Collected data
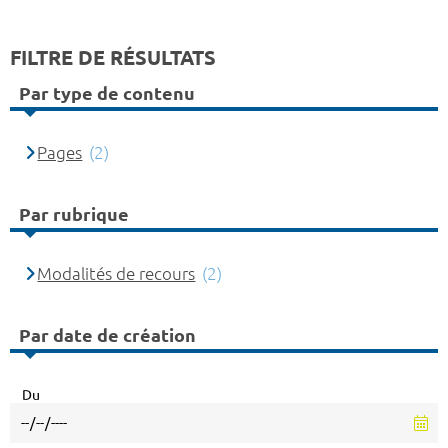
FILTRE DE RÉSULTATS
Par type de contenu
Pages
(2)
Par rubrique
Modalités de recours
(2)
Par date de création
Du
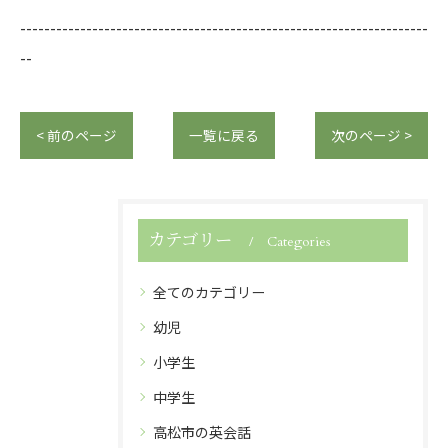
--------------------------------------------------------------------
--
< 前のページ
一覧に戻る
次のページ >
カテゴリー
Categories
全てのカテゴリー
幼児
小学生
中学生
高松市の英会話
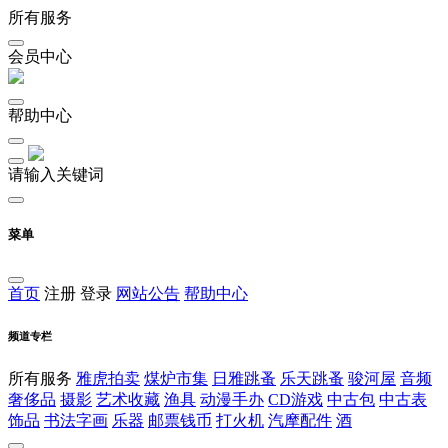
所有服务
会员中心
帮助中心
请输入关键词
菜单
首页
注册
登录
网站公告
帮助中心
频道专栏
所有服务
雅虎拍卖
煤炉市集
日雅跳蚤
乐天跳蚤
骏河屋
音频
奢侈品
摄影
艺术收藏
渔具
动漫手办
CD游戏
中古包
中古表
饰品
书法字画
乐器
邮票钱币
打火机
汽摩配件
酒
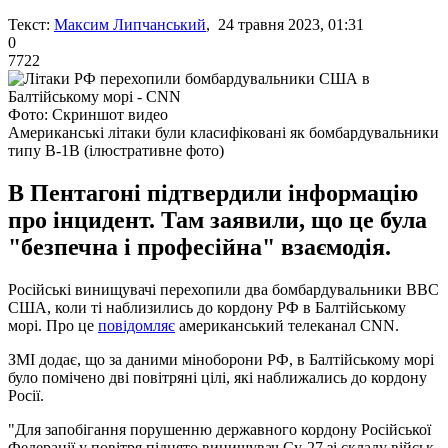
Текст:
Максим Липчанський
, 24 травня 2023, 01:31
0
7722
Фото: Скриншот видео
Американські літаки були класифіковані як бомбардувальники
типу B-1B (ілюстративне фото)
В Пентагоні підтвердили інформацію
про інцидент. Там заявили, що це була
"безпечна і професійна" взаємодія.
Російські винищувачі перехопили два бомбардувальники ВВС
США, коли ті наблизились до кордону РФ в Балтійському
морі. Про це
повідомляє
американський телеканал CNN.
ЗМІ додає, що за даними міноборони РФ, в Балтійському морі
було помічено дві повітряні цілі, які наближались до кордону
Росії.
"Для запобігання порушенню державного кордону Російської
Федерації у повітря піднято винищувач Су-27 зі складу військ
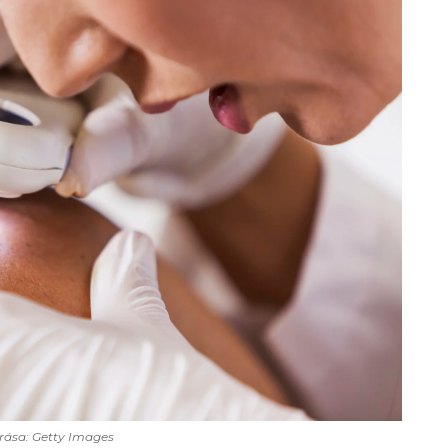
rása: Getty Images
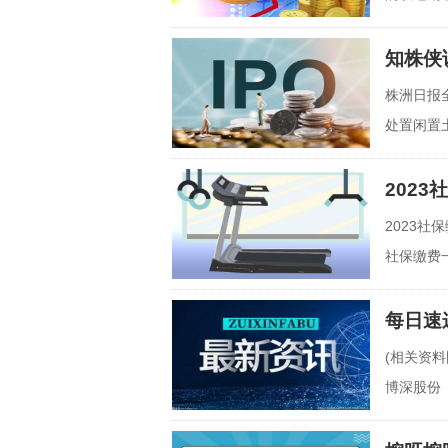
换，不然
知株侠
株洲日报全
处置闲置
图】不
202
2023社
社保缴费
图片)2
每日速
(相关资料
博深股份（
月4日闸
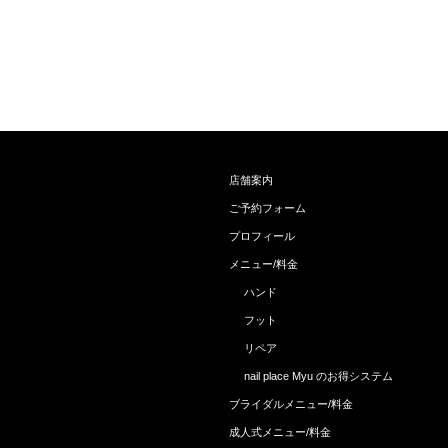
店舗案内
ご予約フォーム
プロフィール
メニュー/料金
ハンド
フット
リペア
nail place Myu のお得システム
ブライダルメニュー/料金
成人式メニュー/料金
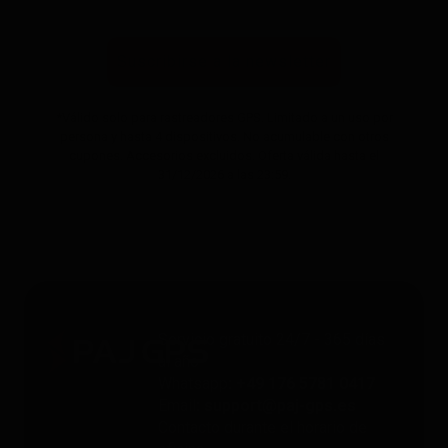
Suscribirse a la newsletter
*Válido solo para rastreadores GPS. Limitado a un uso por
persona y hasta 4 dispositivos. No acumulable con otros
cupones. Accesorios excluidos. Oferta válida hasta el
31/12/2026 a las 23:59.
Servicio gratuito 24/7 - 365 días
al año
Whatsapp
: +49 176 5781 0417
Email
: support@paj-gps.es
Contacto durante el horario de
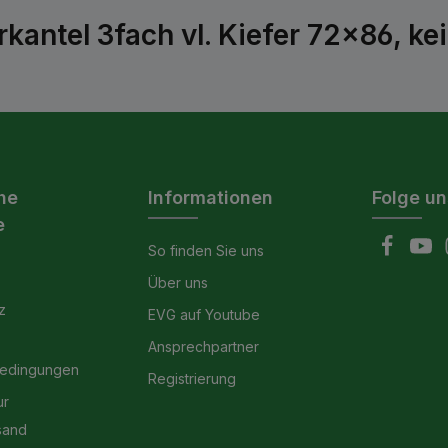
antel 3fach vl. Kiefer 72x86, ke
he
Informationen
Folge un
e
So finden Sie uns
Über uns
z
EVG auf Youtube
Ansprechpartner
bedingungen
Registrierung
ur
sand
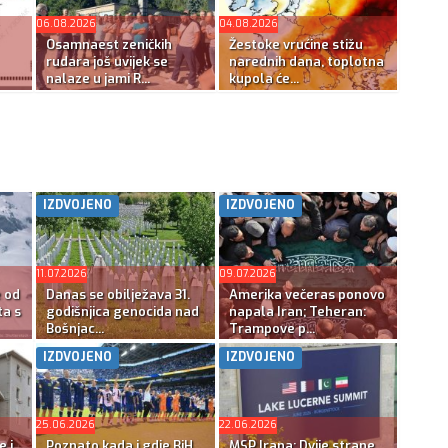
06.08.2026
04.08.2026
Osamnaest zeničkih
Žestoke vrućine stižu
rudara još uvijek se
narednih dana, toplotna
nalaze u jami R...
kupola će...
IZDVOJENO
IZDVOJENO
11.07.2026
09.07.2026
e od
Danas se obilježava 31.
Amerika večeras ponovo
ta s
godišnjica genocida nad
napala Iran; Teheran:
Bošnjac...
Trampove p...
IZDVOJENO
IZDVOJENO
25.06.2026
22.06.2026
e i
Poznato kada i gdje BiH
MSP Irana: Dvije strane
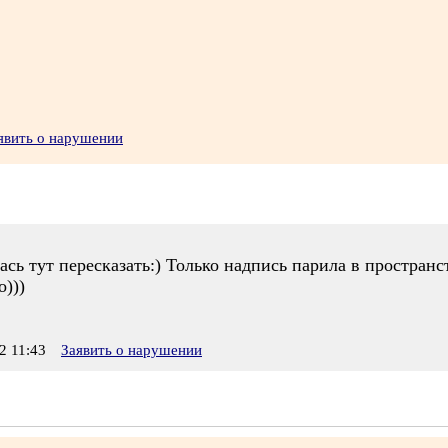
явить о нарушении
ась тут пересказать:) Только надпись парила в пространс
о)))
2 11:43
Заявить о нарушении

---

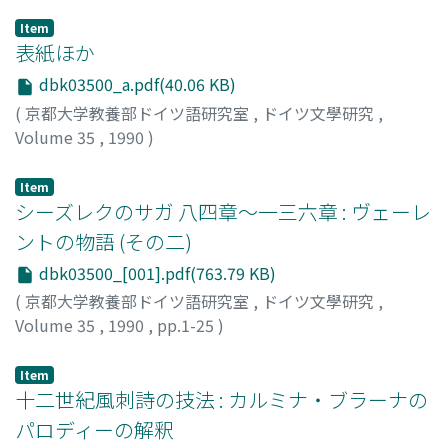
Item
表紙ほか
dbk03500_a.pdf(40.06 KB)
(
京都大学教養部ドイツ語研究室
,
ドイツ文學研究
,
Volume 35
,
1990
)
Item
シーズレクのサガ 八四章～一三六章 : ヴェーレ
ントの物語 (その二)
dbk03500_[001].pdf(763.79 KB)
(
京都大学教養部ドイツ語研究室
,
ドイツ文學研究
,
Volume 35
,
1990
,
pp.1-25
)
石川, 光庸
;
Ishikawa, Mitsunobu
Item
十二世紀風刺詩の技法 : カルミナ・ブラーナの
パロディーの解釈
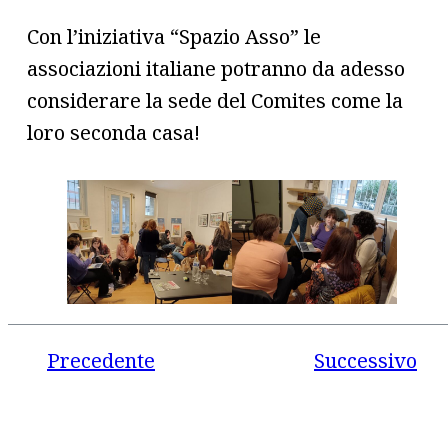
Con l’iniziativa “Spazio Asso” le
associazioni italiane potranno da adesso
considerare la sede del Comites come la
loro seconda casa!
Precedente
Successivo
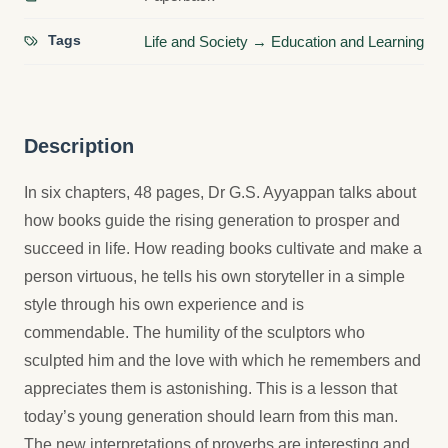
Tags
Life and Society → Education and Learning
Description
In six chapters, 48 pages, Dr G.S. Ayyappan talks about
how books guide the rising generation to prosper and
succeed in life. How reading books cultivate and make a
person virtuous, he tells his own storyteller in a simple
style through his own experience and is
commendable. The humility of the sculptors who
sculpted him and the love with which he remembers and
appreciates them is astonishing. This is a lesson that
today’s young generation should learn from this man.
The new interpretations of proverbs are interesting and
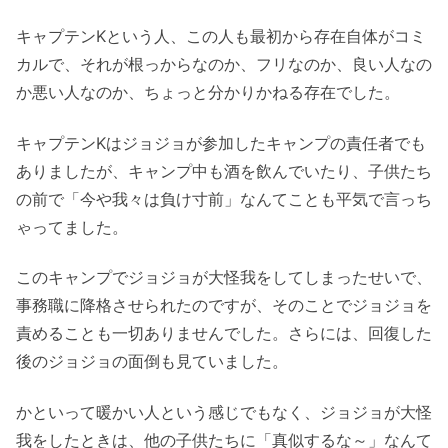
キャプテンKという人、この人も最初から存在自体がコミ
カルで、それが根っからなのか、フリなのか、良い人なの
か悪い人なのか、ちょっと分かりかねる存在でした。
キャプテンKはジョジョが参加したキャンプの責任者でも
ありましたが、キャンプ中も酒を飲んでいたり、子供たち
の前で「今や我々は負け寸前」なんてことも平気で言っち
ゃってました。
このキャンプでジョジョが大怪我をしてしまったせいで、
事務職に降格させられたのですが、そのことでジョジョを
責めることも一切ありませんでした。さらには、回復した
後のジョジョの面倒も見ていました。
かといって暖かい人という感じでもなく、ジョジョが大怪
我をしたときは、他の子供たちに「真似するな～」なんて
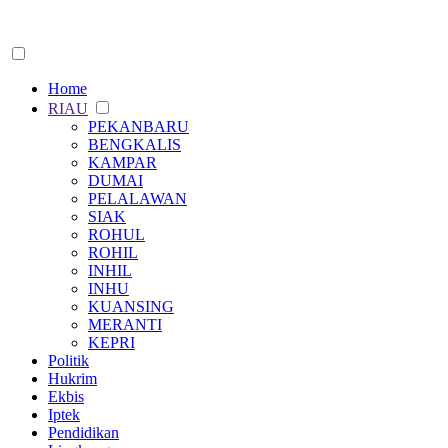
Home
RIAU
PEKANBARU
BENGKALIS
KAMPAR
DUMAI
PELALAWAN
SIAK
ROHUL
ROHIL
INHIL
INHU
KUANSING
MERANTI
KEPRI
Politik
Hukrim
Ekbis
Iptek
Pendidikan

...

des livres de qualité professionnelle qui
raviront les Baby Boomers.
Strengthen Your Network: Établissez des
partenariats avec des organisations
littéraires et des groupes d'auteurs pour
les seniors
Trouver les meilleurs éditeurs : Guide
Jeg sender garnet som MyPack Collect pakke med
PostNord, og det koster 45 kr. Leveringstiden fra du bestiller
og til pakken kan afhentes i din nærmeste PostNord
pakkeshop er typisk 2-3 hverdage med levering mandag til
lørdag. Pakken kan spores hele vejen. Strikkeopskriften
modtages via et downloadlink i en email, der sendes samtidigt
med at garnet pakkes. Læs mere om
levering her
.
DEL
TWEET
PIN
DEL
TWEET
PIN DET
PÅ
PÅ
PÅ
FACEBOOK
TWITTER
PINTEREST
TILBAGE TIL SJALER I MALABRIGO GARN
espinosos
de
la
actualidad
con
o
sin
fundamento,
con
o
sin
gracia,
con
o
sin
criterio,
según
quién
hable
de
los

• Directions for this task: List every line above that contains the word "generation".

• Answer for the task:
how books guide the rising generation to prosper and
today’s young generation should learn from this man.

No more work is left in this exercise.